### Selected excerpt

All data is collected by CropData through automated capturing tools such as spectral data analysis, dynamic crop calendar, dynamic task scheduler, weather data and image recognition tools. CropData’s Dr. Krishi system also claims to accurately capture the standardized aerial imagery through drones or other imaging equipment. Further, optical character recognition (OCR) algorithms help verify KYC-related documents. Alerts sent to farmers are customised for individual farms based on all this data and dynamically adjusts to other farm applications. 

Can This Agritech Startup’s Cross-Border Blockchain Marketplace Fix India’s Farm Income Drought?

Blockchain And CropData’s Fair Pricing Vision

CropData’s blockchain platform is designed to provide total transparency on specifications, restrictions, compliances, fees, taxes etc, from a neutral position, while providing services on a bundled basis with balanced payment terms giving them the confidence and trust to transact with each other directly.   

In addition to this, CropData also said that its state-of-the-art market data analytical engines have the capability to predict forward pricing at any point in time based on region, commodity and variety specific benchmark indices. He said that these are developed using correlation of balance sheet estimations of demand versus supply, to historical prices from commodity specific benchmark markets, which is corrected on a rolling basis, through the price discovery process from the Agriota marketplace.

A proprietary tool called geospatial tile management (GSTM) system generates analytics on 22 regional levels, on a 6mx6m location grid. “This architecture allows us to create regionalised benchmark indices, increasing relevance to local data rather than generic datasets,” explained Suri. 

It also allows CropData to visualise information at various levels of geography, enabling calibration of information on the basis of region, crop, stage and stress. Then the startup offers personalised insights to individual farmers, according to their respective crop, location and level of stress vulnerability. The system is powered by location and time-specific dynamic crop calendars that use AI/ML-based analytics to estimate yield and risk based on localised correlations to weather, ground conditions and other factors.

This data is also used to help lenders create alternate credit profiles for farmers, with loans furnished on the basis of productivity-related metrics. The company said it provides constant hand-holding to the farmers at village level in relevant focus areas, once a month. With its Dr. Krishi platform, it said that it employs hundreds of field technicians who visit individual farms and collect health data in a structured way.

######
### Given records

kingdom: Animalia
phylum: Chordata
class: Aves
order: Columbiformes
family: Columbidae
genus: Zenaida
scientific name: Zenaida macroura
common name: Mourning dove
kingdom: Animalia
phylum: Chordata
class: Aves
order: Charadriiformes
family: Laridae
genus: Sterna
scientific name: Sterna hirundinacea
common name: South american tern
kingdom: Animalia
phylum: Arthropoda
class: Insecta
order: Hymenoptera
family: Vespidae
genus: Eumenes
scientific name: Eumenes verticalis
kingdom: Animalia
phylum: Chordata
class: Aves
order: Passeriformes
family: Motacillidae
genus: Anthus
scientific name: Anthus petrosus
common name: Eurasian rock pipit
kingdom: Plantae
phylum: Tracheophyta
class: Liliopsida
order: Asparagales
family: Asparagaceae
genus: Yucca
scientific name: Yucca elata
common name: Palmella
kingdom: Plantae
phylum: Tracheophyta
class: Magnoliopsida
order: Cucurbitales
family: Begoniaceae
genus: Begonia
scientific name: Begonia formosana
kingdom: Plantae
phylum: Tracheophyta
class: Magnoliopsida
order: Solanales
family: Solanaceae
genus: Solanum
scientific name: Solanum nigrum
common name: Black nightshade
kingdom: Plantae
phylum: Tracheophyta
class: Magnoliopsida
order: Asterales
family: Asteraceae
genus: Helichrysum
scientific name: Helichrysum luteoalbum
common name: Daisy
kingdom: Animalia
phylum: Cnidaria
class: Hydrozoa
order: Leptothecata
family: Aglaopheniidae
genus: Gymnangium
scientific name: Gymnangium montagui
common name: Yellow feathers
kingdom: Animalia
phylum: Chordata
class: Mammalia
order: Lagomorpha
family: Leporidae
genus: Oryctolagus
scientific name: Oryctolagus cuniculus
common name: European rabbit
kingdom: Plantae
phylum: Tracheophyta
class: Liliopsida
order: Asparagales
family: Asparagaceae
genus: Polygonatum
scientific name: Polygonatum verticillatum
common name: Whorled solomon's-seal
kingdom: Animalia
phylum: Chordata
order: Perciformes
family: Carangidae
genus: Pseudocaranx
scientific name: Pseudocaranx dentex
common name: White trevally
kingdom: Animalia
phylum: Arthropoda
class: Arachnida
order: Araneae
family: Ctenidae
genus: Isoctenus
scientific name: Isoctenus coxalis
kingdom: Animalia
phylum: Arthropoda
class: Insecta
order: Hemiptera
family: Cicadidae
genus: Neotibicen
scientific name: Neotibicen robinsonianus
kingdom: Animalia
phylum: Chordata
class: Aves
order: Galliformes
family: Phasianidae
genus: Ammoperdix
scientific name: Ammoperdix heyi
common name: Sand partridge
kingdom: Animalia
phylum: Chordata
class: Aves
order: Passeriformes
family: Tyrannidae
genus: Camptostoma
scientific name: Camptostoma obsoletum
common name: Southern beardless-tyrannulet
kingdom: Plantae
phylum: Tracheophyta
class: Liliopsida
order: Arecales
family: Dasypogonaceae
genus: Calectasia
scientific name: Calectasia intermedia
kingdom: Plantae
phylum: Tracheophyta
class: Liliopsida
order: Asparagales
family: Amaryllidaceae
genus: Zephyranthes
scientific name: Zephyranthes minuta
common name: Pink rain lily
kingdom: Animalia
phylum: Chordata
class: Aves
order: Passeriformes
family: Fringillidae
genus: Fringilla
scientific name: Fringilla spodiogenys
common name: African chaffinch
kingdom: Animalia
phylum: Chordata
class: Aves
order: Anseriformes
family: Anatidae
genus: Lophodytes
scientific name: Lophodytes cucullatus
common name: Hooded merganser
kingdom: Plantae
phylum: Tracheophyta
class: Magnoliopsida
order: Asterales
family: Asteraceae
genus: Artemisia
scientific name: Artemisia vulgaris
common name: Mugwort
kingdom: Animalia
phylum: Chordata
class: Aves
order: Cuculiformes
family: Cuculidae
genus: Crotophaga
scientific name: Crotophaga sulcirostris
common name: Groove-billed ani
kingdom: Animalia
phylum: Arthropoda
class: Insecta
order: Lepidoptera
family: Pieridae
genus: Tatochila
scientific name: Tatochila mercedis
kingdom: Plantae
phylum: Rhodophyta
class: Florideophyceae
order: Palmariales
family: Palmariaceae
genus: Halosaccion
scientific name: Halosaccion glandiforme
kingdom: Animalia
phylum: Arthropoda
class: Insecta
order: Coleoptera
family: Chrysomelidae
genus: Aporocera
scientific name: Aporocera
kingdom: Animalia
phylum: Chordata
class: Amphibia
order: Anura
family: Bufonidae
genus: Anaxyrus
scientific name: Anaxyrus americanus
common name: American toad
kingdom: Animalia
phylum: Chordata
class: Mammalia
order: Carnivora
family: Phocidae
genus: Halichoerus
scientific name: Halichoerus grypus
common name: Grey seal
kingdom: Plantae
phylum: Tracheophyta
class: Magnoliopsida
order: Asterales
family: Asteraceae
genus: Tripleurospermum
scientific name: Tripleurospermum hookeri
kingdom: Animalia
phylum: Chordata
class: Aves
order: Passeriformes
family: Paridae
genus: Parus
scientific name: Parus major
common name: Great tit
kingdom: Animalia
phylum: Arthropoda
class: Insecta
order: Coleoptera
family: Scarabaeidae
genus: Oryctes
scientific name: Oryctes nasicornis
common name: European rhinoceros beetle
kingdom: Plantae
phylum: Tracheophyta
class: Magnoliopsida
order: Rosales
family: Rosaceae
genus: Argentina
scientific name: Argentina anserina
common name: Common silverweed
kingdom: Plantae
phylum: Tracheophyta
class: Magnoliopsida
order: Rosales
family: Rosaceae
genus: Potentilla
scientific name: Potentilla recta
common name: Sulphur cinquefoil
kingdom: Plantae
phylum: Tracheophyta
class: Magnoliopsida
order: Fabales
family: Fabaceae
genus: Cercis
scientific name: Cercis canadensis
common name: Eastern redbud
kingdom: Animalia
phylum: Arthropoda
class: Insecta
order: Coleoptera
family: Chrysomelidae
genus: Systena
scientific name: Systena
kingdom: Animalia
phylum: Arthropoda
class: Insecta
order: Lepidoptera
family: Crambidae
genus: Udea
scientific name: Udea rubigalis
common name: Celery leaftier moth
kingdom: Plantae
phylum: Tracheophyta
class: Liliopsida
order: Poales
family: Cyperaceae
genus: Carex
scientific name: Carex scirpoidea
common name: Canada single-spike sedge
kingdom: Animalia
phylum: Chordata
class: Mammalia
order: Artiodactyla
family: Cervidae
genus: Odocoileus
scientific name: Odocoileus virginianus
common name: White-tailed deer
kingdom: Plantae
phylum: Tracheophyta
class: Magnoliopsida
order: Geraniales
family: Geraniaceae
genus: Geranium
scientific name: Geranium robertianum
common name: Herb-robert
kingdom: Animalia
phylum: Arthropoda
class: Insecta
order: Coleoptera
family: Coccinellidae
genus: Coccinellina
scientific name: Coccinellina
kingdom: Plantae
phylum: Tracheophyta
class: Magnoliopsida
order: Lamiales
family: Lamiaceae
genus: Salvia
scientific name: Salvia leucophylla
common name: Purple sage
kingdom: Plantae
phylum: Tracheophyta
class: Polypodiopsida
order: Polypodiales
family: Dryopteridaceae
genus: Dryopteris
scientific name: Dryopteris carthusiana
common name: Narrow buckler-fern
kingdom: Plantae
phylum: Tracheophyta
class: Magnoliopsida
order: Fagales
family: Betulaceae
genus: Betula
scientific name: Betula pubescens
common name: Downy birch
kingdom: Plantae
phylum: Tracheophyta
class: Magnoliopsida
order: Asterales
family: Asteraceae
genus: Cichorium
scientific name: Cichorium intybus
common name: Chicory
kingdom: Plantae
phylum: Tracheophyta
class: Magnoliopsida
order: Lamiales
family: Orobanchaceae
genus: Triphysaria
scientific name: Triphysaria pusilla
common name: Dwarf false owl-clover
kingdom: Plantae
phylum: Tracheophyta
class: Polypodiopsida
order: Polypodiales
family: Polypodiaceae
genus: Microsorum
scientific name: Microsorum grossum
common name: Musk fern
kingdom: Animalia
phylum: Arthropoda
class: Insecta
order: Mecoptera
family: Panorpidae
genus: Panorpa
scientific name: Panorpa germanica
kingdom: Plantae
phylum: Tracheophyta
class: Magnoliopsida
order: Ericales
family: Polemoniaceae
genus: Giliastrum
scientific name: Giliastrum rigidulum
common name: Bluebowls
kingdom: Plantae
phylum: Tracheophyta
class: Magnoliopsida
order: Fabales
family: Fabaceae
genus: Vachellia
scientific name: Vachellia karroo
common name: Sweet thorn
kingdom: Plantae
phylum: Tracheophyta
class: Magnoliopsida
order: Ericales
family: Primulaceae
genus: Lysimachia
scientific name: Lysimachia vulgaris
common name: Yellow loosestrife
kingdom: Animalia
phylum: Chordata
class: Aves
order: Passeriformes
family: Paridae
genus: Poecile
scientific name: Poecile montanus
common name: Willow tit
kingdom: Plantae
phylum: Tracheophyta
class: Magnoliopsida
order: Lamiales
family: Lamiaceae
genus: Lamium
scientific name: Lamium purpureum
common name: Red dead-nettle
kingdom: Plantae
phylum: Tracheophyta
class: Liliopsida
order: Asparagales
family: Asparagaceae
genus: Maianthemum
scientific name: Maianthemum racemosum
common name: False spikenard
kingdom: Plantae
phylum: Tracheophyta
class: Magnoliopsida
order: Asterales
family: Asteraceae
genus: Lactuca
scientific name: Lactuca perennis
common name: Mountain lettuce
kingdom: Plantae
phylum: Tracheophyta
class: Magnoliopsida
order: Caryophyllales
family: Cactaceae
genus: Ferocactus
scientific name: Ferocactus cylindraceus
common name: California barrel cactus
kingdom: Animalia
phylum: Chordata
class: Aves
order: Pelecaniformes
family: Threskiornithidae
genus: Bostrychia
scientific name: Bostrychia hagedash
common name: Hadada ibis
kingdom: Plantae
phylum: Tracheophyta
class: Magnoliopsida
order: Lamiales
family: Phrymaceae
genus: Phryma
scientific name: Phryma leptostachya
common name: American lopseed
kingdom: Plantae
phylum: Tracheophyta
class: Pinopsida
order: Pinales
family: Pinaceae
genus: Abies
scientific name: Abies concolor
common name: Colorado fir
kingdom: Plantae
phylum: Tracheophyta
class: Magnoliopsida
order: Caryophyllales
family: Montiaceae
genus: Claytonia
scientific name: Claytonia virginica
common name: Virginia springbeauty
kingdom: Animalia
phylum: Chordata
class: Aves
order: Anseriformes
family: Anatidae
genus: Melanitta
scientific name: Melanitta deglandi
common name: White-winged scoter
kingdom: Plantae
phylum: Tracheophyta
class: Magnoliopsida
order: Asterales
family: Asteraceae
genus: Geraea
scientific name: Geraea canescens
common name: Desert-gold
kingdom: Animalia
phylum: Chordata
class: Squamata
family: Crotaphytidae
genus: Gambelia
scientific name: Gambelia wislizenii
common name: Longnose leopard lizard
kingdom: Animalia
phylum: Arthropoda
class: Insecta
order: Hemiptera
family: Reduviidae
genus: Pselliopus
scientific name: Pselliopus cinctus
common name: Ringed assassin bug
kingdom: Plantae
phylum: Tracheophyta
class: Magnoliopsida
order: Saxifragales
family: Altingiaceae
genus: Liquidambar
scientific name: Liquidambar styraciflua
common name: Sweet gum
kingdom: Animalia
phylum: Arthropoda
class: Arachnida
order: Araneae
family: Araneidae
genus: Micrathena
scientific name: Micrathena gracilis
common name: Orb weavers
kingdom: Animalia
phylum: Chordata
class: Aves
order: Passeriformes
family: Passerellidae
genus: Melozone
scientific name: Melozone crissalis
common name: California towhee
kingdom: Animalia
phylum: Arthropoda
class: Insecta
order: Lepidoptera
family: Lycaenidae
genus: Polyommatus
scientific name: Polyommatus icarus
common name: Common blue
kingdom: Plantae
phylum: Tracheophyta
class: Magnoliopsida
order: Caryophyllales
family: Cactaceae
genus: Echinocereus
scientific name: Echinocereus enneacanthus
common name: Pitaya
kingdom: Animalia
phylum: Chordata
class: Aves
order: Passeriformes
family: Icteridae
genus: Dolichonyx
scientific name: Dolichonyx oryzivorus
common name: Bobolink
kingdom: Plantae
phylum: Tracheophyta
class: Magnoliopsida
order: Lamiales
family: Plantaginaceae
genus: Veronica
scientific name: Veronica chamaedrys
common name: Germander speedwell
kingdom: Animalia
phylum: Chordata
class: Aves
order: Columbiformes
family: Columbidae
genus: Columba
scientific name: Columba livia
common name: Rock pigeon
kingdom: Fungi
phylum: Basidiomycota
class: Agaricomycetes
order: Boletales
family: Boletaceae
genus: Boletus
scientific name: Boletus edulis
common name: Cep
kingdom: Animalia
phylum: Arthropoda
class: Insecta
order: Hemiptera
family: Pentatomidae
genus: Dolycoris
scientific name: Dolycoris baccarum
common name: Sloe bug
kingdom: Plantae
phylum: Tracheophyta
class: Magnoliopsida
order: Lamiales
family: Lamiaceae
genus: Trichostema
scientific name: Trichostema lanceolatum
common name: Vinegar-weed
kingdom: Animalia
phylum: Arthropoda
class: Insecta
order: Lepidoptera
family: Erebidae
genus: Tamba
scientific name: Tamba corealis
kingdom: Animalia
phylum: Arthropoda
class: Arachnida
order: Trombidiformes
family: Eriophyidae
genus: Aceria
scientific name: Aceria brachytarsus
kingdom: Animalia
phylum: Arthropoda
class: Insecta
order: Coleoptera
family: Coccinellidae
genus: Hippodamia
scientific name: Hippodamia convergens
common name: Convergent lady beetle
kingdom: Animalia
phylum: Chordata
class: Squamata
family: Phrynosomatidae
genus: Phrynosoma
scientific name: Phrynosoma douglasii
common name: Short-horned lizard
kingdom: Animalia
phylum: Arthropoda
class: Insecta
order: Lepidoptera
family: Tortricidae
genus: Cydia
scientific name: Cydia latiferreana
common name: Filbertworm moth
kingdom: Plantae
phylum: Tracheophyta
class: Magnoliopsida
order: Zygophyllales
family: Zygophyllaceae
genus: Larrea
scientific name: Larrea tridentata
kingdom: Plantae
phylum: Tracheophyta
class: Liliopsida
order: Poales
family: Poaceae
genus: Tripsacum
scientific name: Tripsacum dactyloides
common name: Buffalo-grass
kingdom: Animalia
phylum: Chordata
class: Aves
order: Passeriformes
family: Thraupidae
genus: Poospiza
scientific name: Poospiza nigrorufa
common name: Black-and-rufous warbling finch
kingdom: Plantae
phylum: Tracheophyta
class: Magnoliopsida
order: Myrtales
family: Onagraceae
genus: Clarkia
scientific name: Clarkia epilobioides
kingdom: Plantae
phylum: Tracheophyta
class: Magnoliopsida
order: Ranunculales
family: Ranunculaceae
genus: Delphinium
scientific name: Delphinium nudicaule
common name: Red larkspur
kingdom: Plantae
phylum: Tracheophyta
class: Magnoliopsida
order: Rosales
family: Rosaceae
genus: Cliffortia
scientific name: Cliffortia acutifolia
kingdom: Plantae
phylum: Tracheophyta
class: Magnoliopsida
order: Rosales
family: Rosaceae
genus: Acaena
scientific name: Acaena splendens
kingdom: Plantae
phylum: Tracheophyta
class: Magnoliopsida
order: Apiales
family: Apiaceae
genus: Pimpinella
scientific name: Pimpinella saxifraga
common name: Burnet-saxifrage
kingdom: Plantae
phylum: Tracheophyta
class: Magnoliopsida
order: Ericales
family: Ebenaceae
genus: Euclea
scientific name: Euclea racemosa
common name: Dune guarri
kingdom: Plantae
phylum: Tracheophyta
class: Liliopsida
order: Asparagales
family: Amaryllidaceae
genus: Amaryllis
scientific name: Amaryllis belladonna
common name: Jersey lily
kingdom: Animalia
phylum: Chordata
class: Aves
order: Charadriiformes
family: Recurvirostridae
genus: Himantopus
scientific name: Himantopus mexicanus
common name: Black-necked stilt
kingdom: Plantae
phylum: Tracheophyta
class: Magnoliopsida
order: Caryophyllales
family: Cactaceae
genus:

######

* Activity 1
In the CropData article:
(a) What size of location grid does the geospatial tile management (GSTM) system use?
(b) What helps verify KYC-related documents?
(c) How often does the company say it provides hand-holding to farmers at village level?
* Activity 2
Could you write the next part of the CropData article, starting after its final sentence?

* Task result 1
(a) A 6mx6m location grid.
(b) Optical character recognition (OCR) algorithms.
(c) Once a month.

* Task result 2
“This allows our backend algorithms to provide customised advisories and recommendations using our proprietary dynamic crop calendar engine. This is followed with customised alerts generated based on regional ground-truth observations, indices and also during farmers visits to mobile laboratories,” explained Suri. 

But, providing such personalised experience to farmers is easier said than done, given most of the farmers in India still succumb to age old agriculture values and practices. Besides farmer education, the biggest challenge remains the capability of agri stakeholders to invest in technology. With so many competing solutions, there’s definitely a lot of noise to cut through and convince farmers about the potential of the solution. 

However, when asked about the cost of its solution that it offers to farmers, the MD did not reveal specific details. This is one of the hurdles for farmers in India — tech adoption does not come for free or cheap and they are already stretched in regards to disposable income. But Suri is confident of solving this by creating alternate data for lending. 

He added that the company also said that it is working with some of the largest banks in the country, where it is looking to build a seamless interface which is said to enable farmers to share their credit risk data and also help them provide corresponding services to the farmers, for agri-finance, which is rapidly growing into prominence in light of the cost of agritech.